Simon Newman Resigns as President of Mt. St. Mary’s College:  The Corporate Approach Did Not Work!

Dear Commons Community,

Earlier this week, Simon Newman resigned as president of Mt. St. Mary’s College in Maryland.  This ended a failed attempt by the College to bring in a president with no higher education experience but lots of business acumen.  As reported in The Chronicle of Higher Education:

“With his resignation as president of Mount St. Mary’s University of Maryland, Simon P. Newman closed out a tenure that had become synonymous with an emerging brand of corporate-style college leadership.

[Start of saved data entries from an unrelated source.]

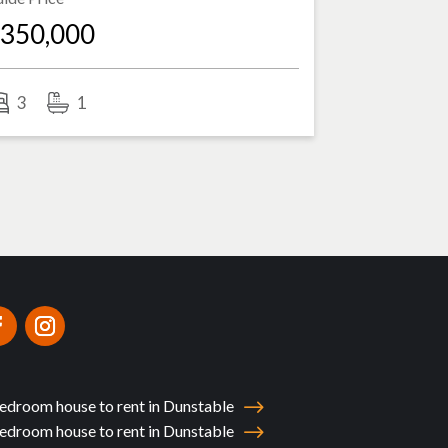
350,000
3
1
edroom house to rent in Dunstable
edroom house to rent in Dunstable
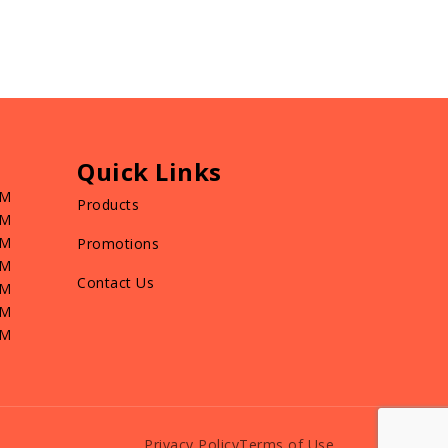
Quick Links
PM
Products
PM
PM
Promotions
PM
Contact Us
PM
PM
PM
Privacy Policy
Terms of Use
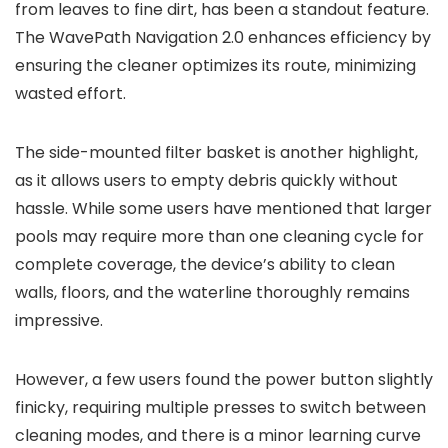
from leaves to fine dirt, has been a standout feature.
The WavePath Navigation 2.0 enhances efficiency by
ensuring the cleaner optimizes its route, minimizing
wasted effort.
The side-mounted filter basket is another highlight,
as it allows users to empty debris quickly without
hassle. While some users have mentioned that larger
pools may require more than one cleaning cycle for
complete coverage, the device’s ability to clean
walls, floors, and the waterline thoroughly remains
impressive.
However, a few users found the power button slightly
finicky, requiring multiple presses to switch between
cleaning modes, and there is a minor learning curve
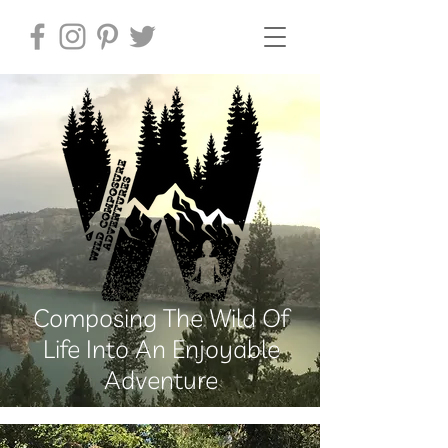
Composing The Wild Of
Life Into An Enjoyable
Adventure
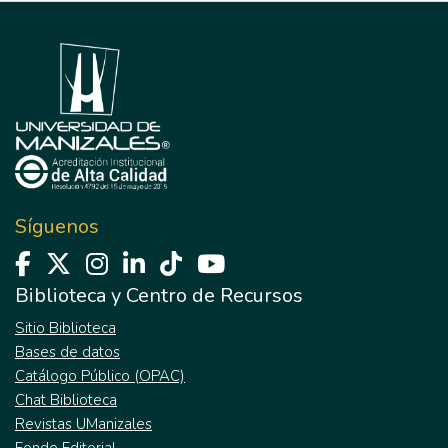
Síguenos
Biblioteca y Centro de Recursos
Sitio Biblioteca
Bases de datos
Catálogo Público (OPAC)
Chat Biblioteca
Revistas UManizales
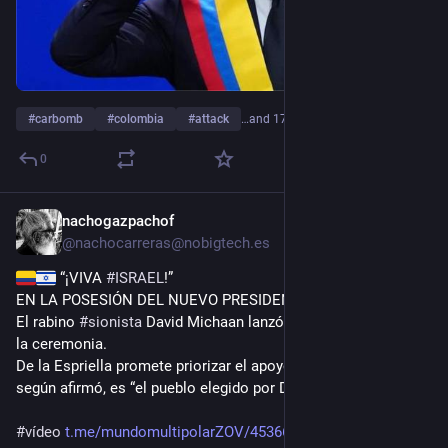
#
carbomb
#
colombia
#
attack
…and 17 more
0
nachogazpachof
13h
@
nachocarreras@nobigtech.es
 “¡VIVA 
#
ISRAEL
!”
EN LA POSESIÓN DEL NUEVO PRESIDENTE de 
#
Colombia
.
El rabino 
#
sionista
 David Michaan lanzó la consigna durante 
la ceremonia.
De la Espriella promete priorizar el apoyo a Israel porque, 
según afirmó, es “el pueblo elegido por Dios”.
#
vídeo
t.me/mundomultipolarZOV/453669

Mr. Newman’s presidency reads as a failed experiment. Before he was hired, in late 2014, Mr. Newman had no experience in higher-education administration. But his background as a financier made Mr. Newman a plausible candidate to reinvigorate a small, tuition-dependent Roman Catholic college struggling to stay relevant in a crowded marketplace.

It didn’t work.

At a time when a good number of university trustees are looking for nontraditional leaders to shake things up, Mr. Newman’s turbulent ride at Mount St. Mary’s may well serve as a cautionary tale. For all of the fresh thinking and clear-eyed business sense that he brought to the job, professors say that Mr. Newman simply failed to appreciate the profound cultural divide between Wall Street and academe.

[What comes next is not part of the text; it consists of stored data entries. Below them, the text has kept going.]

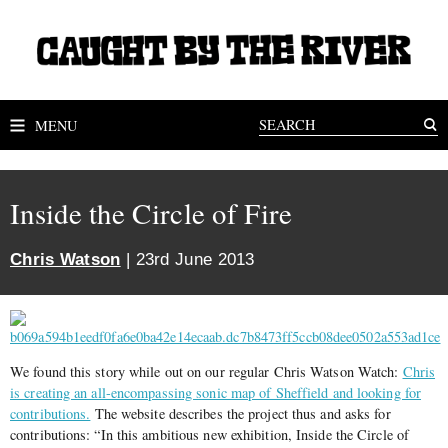
MENU
Inside the Circle of Fire
Chris Watson
| 23rd June 2013
We found this story while out on our regular Chris Watson Watch:
Chris
is creating an all-encompassing sonic map of Sheffield and looking for
contributions.
The website describes the project thus and asks for
contributions: “In this ambitious new exhibition, Inside the Circle of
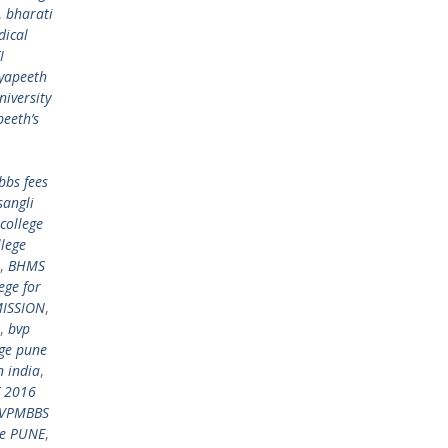
,
bharati
dical
I
dyapeeth
niversity
peeth’s
bbs fees
sangli
college
llege
,
BHMS
ege for
ISSION
,
,
bvp
ege pune
n india
,
 2016
VPMBBS
ge PUNE
,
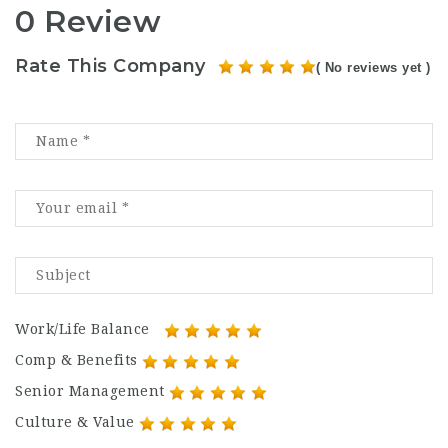
0 Review
Rate This Company
( No reviews yet )
Work/Life Balance
Comp & Benefits
Senior Management
Culture & Value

It was Mr. Newman’s blunt style, which played just fine in the high-octane investment world, that brought his university presidency to a point of crisis several weeks ago. Describing a novel retention plan that would encourage struggling students to drop out before they could be counted as failures under federal rules for measuring graduation rates, Mr. Newman purportedly used a graphic analogy that would come to define him.

“This is hard for you because you think of the students as cuddly bunnies, but you can’t,” Mr. Newman is alleged to have told a professor. “You just have to drown the bunnies … put a Glock to their heads.”

Colorful language aside, Mr. Newman has said he merely wanted to give students a chance to get their money back if they were unlikely to finish.

The comments shocked many, but such talk would not have been out of place in Mr. Newman’s former life. And a fuller look at his corporate background shows that he was probably a poor fit from the start for the church-affiliated liberal-arts college.

An expatriate from England, Mr. Newman settled in Los Angeles in the 1990s and became a player in private equity. In that high-risk realm of investing, managers like Mr. Newman arrange buyouts of companies and try to make them more profitable, sometimes by laying off people and cutting benefits. At Mount St. Mary’s, Mr. Newman employed the same tactics.”

The hiring of corporate leaders as presidents is a trend to watch.  Similar appointments have recently been made at Bowdoin College, Muhlenberg College, and the University of Iowa.  We need to see how these appointments play out.